When part of the brain dies from lack of blood flow, the part of the
body it controls is affected. Strokes can cause paralysis, affect language
and vision, and cause other problems.
What are the types of stroke?
Ischemic strokes
Accounting for between 83 and 88 percent of all strokes, ischemic strokes
are caused by clots that block an artery. Clots known as cerebral thrombi
create an obstruction and restrict blood supply to the brain.
Artherosclerosis is the underlying condition in which fatty deposits
develop on surfaces lining vessel walls. It is these deposits that can
lead to a thrombus, or blood clot. Cerebral thrombosis refers
to a thrombus that develops at the clogged part of the vessel.

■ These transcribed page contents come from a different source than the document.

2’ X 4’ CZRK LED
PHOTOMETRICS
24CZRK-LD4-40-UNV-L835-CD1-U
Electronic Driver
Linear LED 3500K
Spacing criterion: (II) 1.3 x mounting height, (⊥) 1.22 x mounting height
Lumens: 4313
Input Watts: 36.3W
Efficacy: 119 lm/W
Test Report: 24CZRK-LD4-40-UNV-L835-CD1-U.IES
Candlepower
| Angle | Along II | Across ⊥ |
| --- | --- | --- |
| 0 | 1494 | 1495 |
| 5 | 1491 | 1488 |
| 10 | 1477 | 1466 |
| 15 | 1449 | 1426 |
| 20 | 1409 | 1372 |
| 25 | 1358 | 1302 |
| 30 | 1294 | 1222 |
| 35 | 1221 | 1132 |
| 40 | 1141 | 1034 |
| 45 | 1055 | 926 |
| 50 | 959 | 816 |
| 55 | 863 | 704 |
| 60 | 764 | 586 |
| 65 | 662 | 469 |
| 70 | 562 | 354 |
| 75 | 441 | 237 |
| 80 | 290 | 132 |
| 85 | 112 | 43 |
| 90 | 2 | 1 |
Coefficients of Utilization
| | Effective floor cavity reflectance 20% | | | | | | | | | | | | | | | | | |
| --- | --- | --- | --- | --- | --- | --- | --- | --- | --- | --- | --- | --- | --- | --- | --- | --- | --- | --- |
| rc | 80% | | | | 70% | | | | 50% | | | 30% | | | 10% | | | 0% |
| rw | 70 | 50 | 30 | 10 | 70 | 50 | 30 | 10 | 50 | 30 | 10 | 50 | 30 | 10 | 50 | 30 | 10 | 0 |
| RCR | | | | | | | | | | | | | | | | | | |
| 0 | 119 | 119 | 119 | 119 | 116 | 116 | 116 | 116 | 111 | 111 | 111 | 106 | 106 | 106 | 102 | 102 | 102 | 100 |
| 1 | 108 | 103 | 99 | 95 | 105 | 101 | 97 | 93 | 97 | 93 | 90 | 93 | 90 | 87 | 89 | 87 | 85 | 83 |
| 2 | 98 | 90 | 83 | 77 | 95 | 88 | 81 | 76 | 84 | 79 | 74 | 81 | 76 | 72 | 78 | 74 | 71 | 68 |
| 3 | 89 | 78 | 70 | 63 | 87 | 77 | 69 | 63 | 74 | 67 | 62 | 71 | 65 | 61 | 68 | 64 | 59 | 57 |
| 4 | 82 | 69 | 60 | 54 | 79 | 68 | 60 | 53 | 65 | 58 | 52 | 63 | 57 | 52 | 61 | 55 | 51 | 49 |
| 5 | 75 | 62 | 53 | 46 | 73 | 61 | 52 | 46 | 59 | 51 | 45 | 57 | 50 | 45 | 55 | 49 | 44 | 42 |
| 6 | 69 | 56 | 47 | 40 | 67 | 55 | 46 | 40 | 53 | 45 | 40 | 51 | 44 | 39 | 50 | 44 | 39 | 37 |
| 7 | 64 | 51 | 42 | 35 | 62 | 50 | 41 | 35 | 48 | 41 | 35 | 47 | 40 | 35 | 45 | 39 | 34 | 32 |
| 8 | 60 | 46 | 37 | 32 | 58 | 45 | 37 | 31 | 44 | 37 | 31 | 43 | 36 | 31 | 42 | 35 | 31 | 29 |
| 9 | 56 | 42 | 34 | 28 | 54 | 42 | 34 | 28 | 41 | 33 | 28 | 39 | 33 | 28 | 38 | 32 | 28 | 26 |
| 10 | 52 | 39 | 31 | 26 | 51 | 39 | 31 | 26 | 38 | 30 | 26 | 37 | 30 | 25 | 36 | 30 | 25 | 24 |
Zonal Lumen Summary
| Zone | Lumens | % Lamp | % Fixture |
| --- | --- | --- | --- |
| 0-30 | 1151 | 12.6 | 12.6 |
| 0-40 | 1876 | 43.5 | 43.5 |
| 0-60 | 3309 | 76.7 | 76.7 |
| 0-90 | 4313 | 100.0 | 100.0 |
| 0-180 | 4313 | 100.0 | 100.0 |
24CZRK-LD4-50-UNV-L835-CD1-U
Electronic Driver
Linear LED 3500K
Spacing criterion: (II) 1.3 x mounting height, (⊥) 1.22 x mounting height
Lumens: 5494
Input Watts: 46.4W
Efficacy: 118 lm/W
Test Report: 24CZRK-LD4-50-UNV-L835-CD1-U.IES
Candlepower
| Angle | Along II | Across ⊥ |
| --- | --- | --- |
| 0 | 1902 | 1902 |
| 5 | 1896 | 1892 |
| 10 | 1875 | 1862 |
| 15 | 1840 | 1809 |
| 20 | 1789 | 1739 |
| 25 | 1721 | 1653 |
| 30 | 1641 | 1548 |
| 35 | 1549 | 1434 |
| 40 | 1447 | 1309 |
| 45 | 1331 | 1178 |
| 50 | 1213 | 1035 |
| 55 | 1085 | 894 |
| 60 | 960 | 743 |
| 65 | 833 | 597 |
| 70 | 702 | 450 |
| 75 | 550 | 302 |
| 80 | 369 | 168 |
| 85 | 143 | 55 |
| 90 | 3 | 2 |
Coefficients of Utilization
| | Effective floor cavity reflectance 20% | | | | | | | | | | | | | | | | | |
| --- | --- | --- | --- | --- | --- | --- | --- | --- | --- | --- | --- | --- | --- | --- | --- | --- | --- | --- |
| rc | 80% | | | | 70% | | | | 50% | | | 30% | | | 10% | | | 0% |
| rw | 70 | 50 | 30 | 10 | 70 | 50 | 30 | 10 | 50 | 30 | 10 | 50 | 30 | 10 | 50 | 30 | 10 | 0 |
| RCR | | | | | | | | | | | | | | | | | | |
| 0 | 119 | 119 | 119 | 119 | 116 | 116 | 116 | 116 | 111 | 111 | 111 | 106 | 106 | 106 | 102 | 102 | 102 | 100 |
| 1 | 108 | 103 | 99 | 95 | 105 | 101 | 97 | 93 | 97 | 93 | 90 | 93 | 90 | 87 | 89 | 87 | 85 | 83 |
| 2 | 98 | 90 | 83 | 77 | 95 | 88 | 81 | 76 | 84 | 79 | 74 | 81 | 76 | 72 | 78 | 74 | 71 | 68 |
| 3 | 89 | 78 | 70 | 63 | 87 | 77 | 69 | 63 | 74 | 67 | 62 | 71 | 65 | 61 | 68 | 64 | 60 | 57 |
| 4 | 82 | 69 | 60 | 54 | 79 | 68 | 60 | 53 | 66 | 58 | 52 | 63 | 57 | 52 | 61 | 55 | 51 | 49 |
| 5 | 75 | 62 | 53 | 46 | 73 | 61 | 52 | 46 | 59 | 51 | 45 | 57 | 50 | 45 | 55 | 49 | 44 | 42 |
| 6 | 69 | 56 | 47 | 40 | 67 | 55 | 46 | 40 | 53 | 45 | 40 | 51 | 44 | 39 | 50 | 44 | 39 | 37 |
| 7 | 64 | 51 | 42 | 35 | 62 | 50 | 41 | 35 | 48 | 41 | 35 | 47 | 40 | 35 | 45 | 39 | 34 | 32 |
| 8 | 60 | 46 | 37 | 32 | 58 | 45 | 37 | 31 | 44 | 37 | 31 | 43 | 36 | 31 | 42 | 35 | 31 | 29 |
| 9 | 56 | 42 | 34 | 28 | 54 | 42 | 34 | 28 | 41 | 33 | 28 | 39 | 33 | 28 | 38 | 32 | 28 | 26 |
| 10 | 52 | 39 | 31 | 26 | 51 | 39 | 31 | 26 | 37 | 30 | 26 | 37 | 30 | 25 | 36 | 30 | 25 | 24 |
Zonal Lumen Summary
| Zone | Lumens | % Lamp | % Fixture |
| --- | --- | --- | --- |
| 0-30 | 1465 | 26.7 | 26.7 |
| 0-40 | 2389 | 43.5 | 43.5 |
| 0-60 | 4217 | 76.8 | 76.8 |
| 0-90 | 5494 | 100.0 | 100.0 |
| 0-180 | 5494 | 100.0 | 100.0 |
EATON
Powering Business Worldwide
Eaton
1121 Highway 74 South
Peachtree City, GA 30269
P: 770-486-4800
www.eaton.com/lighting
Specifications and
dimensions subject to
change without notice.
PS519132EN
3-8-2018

In addition to artherosclerosis, clots can form as a result of atrial
fibrillation, a condition in which an irregular heartbeat
can allow clots to form in the heart, dislodge and travel to the
brain, resulting in what's known as cerebral embolism. Cerebral
embolism refers generally to a blood clot that forms at another
location in the circulatory system such as the heart and large
arteries of the upper chest and neck. A cerebral embolism occurs
when a portion of this clot dislodges and enters the bloodstream,
traveling through the vessels in the brain until it reaches vessels
too small to allow it to pass.1
Hemorrhagic strokes
Bleeding or hemorrhagic strokes are caused by ruptured blood vessels.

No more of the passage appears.